O Partido Verde, da oposição, vai ainda mais longe. Sua líder, Franziska Brantner, disse à agência alemã de notícias DPA que Merz e o Ministro alemão do Exterior, Johann Wadephul (também da CDU), devem tomar uma decisão. “Eles se aliam às forças comprometidas com a paz para todos os povos de Israel e também da Palestina? Ou ficam de braços cruzados enquanto o governo israelense, parte do qual é extremista de direita, continua a causar estragos em Gaza, enquanto a perspectiva de paz e a libertação dos reféns [israelenses em Gaza] se torna cada vez mais remota?”

Uma aliança de dezenas de organizações da sociedade civil também está pedindo ao governo alemão, através de uma petição, que dê continuidade às suas críticas a Israel por meio de ações.

Maioria na Alemanha é a favor do reconhecimento

O reconhecimento do Estado palestino, porém, é uma questão diferente.
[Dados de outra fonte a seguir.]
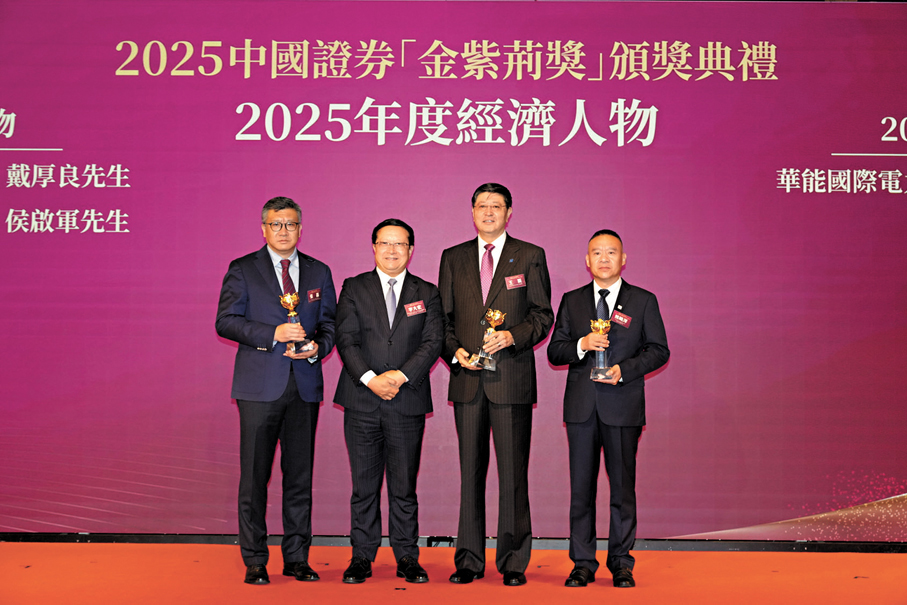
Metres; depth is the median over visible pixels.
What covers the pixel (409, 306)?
name tag
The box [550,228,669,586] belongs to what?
man
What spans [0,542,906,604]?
floor
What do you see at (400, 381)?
man
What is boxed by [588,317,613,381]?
trophy
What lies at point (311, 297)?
name tag
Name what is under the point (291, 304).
trophy
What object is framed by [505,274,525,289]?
name tag
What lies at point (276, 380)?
man
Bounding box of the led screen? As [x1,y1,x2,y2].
[0,0,906,535]
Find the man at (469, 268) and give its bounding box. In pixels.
[437,182,554,583]
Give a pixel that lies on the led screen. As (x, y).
(531, 217)
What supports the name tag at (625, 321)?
attached to the man at (586, 417)
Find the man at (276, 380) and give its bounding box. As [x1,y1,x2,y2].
[215,196,337,583]
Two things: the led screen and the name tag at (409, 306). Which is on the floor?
the led screen
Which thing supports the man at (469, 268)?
on the floor
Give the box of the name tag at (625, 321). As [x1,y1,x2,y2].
[611,310,631,327]
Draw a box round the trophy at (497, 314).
[471,308,504,370]
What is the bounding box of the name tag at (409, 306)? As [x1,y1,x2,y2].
[404,300,425,316]
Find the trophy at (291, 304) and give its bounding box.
[281,292,314,356]
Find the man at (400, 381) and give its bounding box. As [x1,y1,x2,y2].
[331,219,443,583]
O chanceler federal parece estar firme em sua posição, embora aparentemente tenha a maioria da população alemã contra ele. Uma pesquisa do instituto Forsa realizada no início de agosto relevou que 54% dos alemães eram a favor do reconhecimento, enquanto 31% eram contra.
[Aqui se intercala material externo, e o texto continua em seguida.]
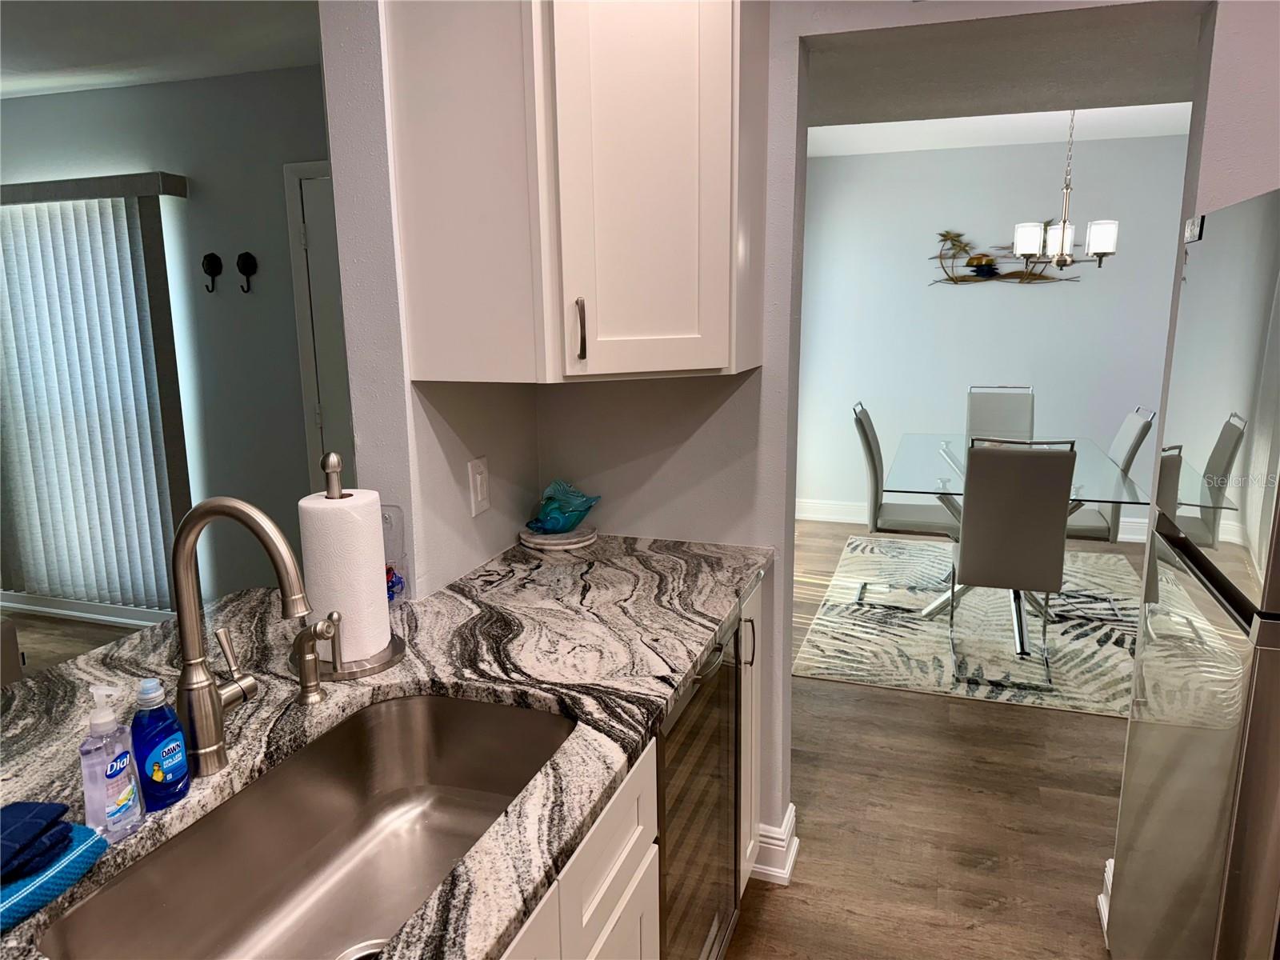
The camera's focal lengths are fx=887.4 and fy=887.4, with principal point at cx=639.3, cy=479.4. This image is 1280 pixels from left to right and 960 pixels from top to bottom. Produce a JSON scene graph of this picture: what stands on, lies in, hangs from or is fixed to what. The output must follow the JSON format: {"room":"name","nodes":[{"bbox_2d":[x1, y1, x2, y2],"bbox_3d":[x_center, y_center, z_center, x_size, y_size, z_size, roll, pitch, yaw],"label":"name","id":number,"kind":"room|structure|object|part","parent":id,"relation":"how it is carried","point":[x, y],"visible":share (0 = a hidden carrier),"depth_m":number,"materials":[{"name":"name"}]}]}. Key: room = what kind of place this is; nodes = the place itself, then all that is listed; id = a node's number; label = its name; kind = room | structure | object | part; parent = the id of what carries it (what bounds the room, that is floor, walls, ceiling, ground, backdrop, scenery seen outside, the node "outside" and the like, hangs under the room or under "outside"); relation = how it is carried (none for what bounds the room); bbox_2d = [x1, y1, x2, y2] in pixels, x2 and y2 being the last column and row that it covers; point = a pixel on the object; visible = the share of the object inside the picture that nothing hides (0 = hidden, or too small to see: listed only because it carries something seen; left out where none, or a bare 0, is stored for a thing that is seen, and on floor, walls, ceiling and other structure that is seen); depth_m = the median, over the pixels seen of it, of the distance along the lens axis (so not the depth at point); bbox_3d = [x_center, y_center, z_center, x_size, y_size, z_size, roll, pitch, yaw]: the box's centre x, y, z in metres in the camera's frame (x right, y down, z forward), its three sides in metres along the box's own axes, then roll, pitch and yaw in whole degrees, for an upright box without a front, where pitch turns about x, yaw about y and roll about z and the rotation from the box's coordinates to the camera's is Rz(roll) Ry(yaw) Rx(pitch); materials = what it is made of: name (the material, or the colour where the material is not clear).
{"room":"kitchen","nodes":[
{"label":"kitchen","id":0,"kind":"room"},
{"bbox_2d":[0,0,323,98],"bbox_3d":[-2.711,-1.302,1.731,5.099,0.104,4.341,3,12,18],"label":"left ceiling","id":1,"kind":"structure","parent":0,"point":[250,68],"depth_m":3.16,"materials":[{"name":"white paint"}]},
{"bbox_2d":[0,61,334,621],"bbox_3d":[-2.189,-0.501,4.086,4.745,2.462,0.126,3,12,18],"label":"living room wall","id":2,"kind":"structure","parent":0,"point":[197,82],"depth_m":3.82,"materials":[{"name":"grey paint"}]},
{"bbox_2d":[0,591,174,626],"bbox_3d":[-2.511,0.649,4.352,3.467,0.121,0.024,3,12,18],"label":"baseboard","id":3,"kind":"structure","parent":2,"relation":"attached to","point":[43,609],"depth_m":4.43,"materials":[{"name":"white paint"}]},
{"bbox_2d":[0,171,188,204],"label":"blind valance","id":4,"kind":"object","parent":2,"relation":"attached to","point":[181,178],"visible":0.88,"depth_m":3.80,"materials":[{"name":"grey"}]},
{"bbox_2d":[0,176,192,612],"bbox_3d":[-2.841,-0.366,4.187,1.702,1.945,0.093,3,12,18],"label":"vertical blind","id":5,"kind":"object","parent":2,"relation":"attached to","point":[96,418],"visible":0.97,"depth_m":4.06,"materials":[{"name":"fabric"}]},
{"bbox_2d":[201,252,223,293],"bbox_3d":[-1.861,-0.895,3.845,0.082,0.164,0.062,3,12,18],"label":"wall hook","id":6,"kind":"object","parent":2,"relation":"attached to","point":[215,259],"visible":0.98,"depth_m":3.85,"materials":[{"name":"black metal"}]},
{"bbox_2d":[236,251,257,293],"bbox_3d":[-1.696,-0.887,3.805,0.090,0.167,0.054,3,12,18],"label":"wall hook","id":7,"kind":"object","parent":2,"relation":"attached to","point":[247,265],"visible":0.98,"depth_m":3.81,"materials":[{"name":"black metal"}]},
{"bbox_2d":[281,159,355,486],"bbox_3d":[-0.997,-0.250,3.694,0.937,2.062,0.096,3,12,18],"label":"door","id":8,"kind":"structure","parent":2,"relation":"in","point":[346,388],"depth_m":3.73,"materials":[{"name":"white paint"}]},
{"bbox_2d":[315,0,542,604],"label":"kitchen side wall","id":9,"kind":"structure","parent":0,"point":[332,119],"depth_m":1.82,"materials":[{"name":"grey paint"}]},
{"bbox_2d":[467,456,490,515],"bbox_3d":[-0.367,0.014,2.050,0.013,0.124,0.078,3,12,18],"label":"light switch","id":10,"kind":"object","parent":9,"relation":"attached to","point":[478,482],"visible":0.99,"depth_m":2.04,"materials":[{"name":"white plastic"}]},
{"bbox_2d":[0,518,1132,959],"bbox_3d":[-0.471,1.108,2.410,8.982,0.063,8.698,3,12,18],"label":"floor","id":11,"kind":"structure","parent":0,"point":[934,702],"depth_m":2.69,"materials":[{"name":"brown wood"}]},
{"bbox_2d":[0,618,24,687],"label":"chair","id":12,"kind":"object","parent":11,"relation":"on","point":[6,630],"visible":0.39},
{"bbox_2d":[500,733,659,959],"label":"base cabinet","id":13,"kind":"object","parent":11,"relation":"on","point":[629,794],"visible":0.13,"depth_m":1.23,"materials":[{"name":"white paint"}]},
{"bbox_2d":[0,533,767,959],"bbox_3d":[-0.460,0.390,1.244,0.979,0.037,2.370,3,12,18],"label":"granite countertop","id":14,"kind":"structure","parent":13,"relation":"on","point":[454,891],"depth_m":1.44,"materials":[{"name":"grey stone"}]},
{"bbox_2d":[0,820,107,931],"bbox_3d":[-0.691,0.429,0.914,0.140,0.037,0.243,3,12,18],"label":"blue towel","id":15,"kind":"object","parent":14,"relation":"on","point":[88,850],"visible":0.74,"depth_m":0.93,"materials":[{"name":"blue fabric"}]},
{"bbox_2d":[0,800,72,885],"bbox_3d":[-0.698,0.392,0.942,0.116,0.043,0.141,3,12,18],"label":"blue cloth","id":16,"kind":"object","parent":15,"relation":"on","point":[19,805],"visible":0.99,"depth_m":0.96,"materials":[{"name":"blue fabric"}]},
{"bbox_2d":[80,680,146,840],"bbox_3d":[-0.626,0.327,1.045,0.054,0.182,0.066,3,12,18],"label":"hand soap bottle","id":17,"kind":"object","parent":14,"relation":"on","point":[104,773],"visible":1,"depth_m":1.03,"materials":[{"name":"clear plastic"}]},
{"bbox_2d":[130,677,190,810],"bbox_3d":[-0.602,0.325,1.107,0.054,0.161,0.072,3,12,18],"label":"dish soap bottle","id":18,"kind":"object","parent":14,"relation":"on","point":[168,770],"visible":0.99,"depth_m":1.09,"materials":[{"name":"blue plastic"}]},
{"bbox_2d":[169,497,309,778],"bbox_3d":[-0.515,0.202,1.175,0.231,0.371,0.099,3,12,18],"label":"faucet","id":19,"kind":"object","parent":14,"relation":"on","point":[213,746],"visible":0.99,"depth_m":1.15,"materials":[{"name":"silver metal"}]},
{"bbox_2d":[34,692,575,959],"bbox_3d":[-0.360,0.536,1.157,0.426,0.195,0.731,3,12,18],"label":"sink","id":20,"kind":"object","parent":14,"relation":"in","point":[412,905],"visible":0.84,"depth_m":1.30,"materials":[{"name":"silver metal"}]},
{"bbox_2d":[290,615,343,703],"bbox_3d":[-0.507,0.280,1.395,0.090,0.137,0.048,3,12,18],"label":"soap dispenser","id":21,"kind":"object","parent":14,"relation":"on","point":[308,698],"visible":0.99,"depth_m":1.39,"materials":[{"name":"silver metal"}]},
{"bbox_2d":[294,451,408,678],"bbox_3d":[-0.511,0.134,1.516,0.192,0.367,0.191,3,12,18],"label":"paper towel holder","id":22,"kind":"object","parent":14,"relation":"on","point":[366,668],"visible":0.64,"depth_m":1.49,"materials":[{"name":"silver metal"}]},
{"bbox_2d":[298,490,392,663],"bbox_3d":[-0.511,0.161,1.536,0.132,0.283,0.133,3,12,18],"label":"paper towel roll","id":23,"kind":"object","parent":22,"relation":"on","point":[372,552],"visible":0.92,"depth_m":1.48,"materials":[{"name":"white paper"}]},
{"bbox_2d":[380,502,411,603],"bbox_3d":[-0.529,0.151,1.818,0.093,0.212,0.093,3,12,18],"label":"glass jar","id":24,"kind":"object","parent":14,"relation":"on","point":[390,579],"visible":0.5,"depth_m":1.80,"materials":[{"name":"clear"}]},
{"bbox_2d":[518,522,598,550],"bbox_3d":[-0.209,0.145,2.294,0.201,0.025,0.203,3,12,18],"label":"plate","id":25,"kind":"object","parent":14,"relation":"on","point":[544,542],"visible":0.76,"depth_m":2.23,"materials":[{"name":"white"}]},
{"bbox_2d":[526,479,600,533],"bbox_3d":[-0.200,0.069,2.299,0.153,0.126,0.216,9,15,39],"label":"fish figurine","id":26,"kind":"object","parent":25,"relation":"on","point":[578,506],"visible":1,"depth_m":2.27,"materials":[{"name":"teal glass"}]},
{"bbox_2d":[654,607,746,959],"bbox_3d":[-0.126,0.733,1.882,0.626,0.880,0.573,3,12,18],"label":"wine cooler","id":27,"kind":"object","parent":11,"relation":"on","point":[725,856],"visible":0.22,"depth_m":1.75,"materials":[{"name":"metal"}]},
{"bbox_2d":[737,568,766,890],"bbox_3d":[0.007,0.648,2.261,0.614,0.876,0.291,3,12,18],"label":"base cabinet","id":28,"kind":"object","parent":11,"relation":"on","point":[754,738],"visible":0.07,"depth_m":2.15,"materials":[{"name":"white paint"}]},
{"bbox_3d":[0.241,0.369,2.019,0.033,0.116,0.020,3,12,18],"label":"pull","id":29,"kind":"part","parent":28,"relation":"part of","materials":[{"name":"metal"}]},
{"bbox_2d":[794,532,1142,715],"bbox_3d":[1.851,0.628,4.438,1.837,0.011,2.396,3,12,18],"label":"area rug","id":30,"kind":"object","parent":11,"relation":"on","point":[828,670],"visible":0.67,"depth_m":4.05,"materials":[{"name":"carpet"}]},
{"bbox_2d":[848,400,959,606],"bbox_3d":[1.353,0.118,4.449,0.574,0.993,0.446,3,12,18],"label":"dining chair","id":31,"kind":"object","parent":30,"relation":"on","point":[867,439],"visible":0.71,"depth_m":4.35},
{"bbox_2d":[964,385,1034,441],"bbox_3d":[2.050,-0.024,5.057,0.410,0.982,0.587,3,12,18],"label":"dining chair","id":32,"kind":"object","parent":30,"relation":"on","point":[992,410],"visible":0.44,"depth_m":5.17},
{"bbox_2d":[948,436,1078,686],"bbox_3d":[1.488,0.279,3.609,0.430,0.993,0.568,3,12,18],"label":"dining chair","id":33,"kind":"object","parent":30,"relation":"on","point":[968,568],"visible":0.99,"depth_m":3.38,"materials":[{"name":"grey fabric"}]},
{"bbox_2d":[881,432,1153,659],"bbox_3d":[1.732,0.278,4.250,1.001,0.740,1.606,3,12,18],"label":"dining table","id":34,"kind":"object","parent":30,"relation":"on","point":[934,609],"visible":0.64,"depth_m":4.00,"materials":[{"name":"clear glass"}]},
{"bbox_2d":[1055,403,1157,618],"bbox_3d":[2.124,0.133,4.359,0.584,0.980,0.441,3,12,18],"label":"dining chair","id":35,"kind":"object","parent":30,"relation":"on","point":[1122,437],"visible":0.48,"depth_m":4.18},
{"bbox_2d":[1105,190,1279,959],"bbox_3d":[1.292,0.396,1.460,0.743,1.678,0.739,3,12,18],"label":"refrigerator","id":36,"kind":"object","parent":11,"relation":"on","point":[1278,550],"visible":1,"depth_m":1.43,"materials":[{"name":"silver metal"}]},
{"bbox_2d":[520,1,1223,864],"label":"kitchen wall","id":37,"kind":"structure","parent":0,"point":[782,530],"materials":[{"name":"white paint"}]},
{"bbox_2d":[381,0,770,381],"bbox_3d":[-0.088,-0.706,1.874,0.656,0.947,0.591,3,12,18],"label":"upper cabinet","id":38,"kind":"object","parent":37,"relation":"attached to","point":[682,259],"visible":0.99,"depth_m":1.69,"materials":[{"name":"white paint"}]},
{"bbox_3d":[-0.117,-0.291,1.742,0.021,0.118,0.029,3,12,18],"label":"cabinet handle","id":39,"kind":"part","parent":38,"relation":"part of","materials":[{"name":"metal"}]},
{"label":"cabinet door","id":40,"kind":"part","parent":38,"relation":"part of","materials":[{"name":"white paint"}]},
{"bbox_2d":[749,803,799,884],"bbox_3d":[0.251,0.988,2.471,0.368,0.132,0.192,3,12,18],"label":"baseboard","id":41,"kind":"structure","parent":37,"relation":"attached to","point":[790,808],"depth_m":2.36,"materials":[{"name":"white paint"}]},
{"bbox_2d":[1098,857,1114,934],"bbox_3d":[1.207,1.037,2.126,0.172,0.146,0.254,3,12,18],"label":"baseboard","id":42,"kind":"structure","parent":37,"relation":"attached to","point":[1103,902],"depth_m":2.20,"materials":[{"name":"white paint"}]},
{"bbox_2d":[798,130,1189,529],"bbox_3d":[2.756,-0.864,5.593,4.117,2.451,0.121,3,12,18],"label":"dining room wall","id":43,"kind":"structure","parent":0,"point":[1050,299],"depth_m":5.69,"materials":[{"name":"paint"}]},
{"bbox_2d":[793,498,1147,540],"bbox_3d":[2.717,0.292,5.707,3.861,0.139,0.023,3,12,18],"label":"baseboard","id":44,"kind":"structure","parent":43,"relation":"attached to","point":[810,514],"depth_m":6.14,"materials":[{"name":"white paint"}]},
{"bbox_2d":[930,227,1082,285],"bbox_3d":[2.304,-1.396,5.524,0.987,0.364,0.042,3,12,18],"label":"wall art","id":45,"kind":"object","parent":43,"relation":"attached to","point":[944,235],"visible":0.79,"depth_m":5.55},
{"bbox_2d":[804,0,1206,146],"bbox_3d":[1.641,-1.424,2.715,4.047,0.257,2.267,3,12,18],"label":"dining room ceiling","id":46,"kind":"structure","parent":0,"point":[1172,79],"depth_m":2.94,"materials":[{"name":"white paint"}]},
{"bbox_2d":[1012,108,1119,275],"bbox_3d":[1.958,-1.351,4.079,0.439,0.849,0.435,3,12,18],"label":"chandelier","id":47,"kind":"object","parent":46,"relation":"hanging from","point":[1101,248],"visible":0.98,"depth_m":4.06,"materials":[{"name":"silver metal"}]},
{"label":"shade","id":48,"kind":"part","parent":47,"relation":"part of","materials":[{"name":"white glass"}]},
{"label":"glass shade","id":49,"kind":"part","parent":47,"relation":"part of","materials":[{"name":"white glass"}]},
{"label":"shade","id":50,"kind":"part","parent":47,"relation":"part of","materials":[{"name":"white glass"}]},
{"bbox_2d":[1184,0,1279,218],"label":"right wall","id":51,"kind":"structure","parent":0,"point":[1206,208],"depth_m":1.76,"materials":[{"name":"grey paint"}]}
]}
O não reconhecimento nem sempre foi a regra na história alemã, ou pelo menos em parte da história. A antiga Alemanha Oriental comunista, por exemplo, reconheceu o Estado palestino em 1988, mas a dissolução do país dois anos depois e sua unificação com a Alemanha Ocidental posteriormente anularam o reconhecimento.

Agora, com aliados próximos da Alemanha, como França, Reino Unido e Canadá, mudando de lado, a Alemanha ficará ainda mais na defensiva. Os Estados Unidos, em particular, permanecem no mesmo “campo” da Alemanha – o que não facilita necessariamente as coisas para o governo alemão em termos diplomáticos, dada as polêmicas recentes criadas por Donald Trump.

Os Estados Unidos, onde se localiza a sede da ONU, estão impedindo a entrada no país de Mahmoud Abbas, presidente da Autoridade Palestina. Portanto, mesmo com vários países planejando usar a Assembleia da ONU em Nova York para reconhecer o Estado palestino, Abbas não poderá usar o evento como uma plataforma.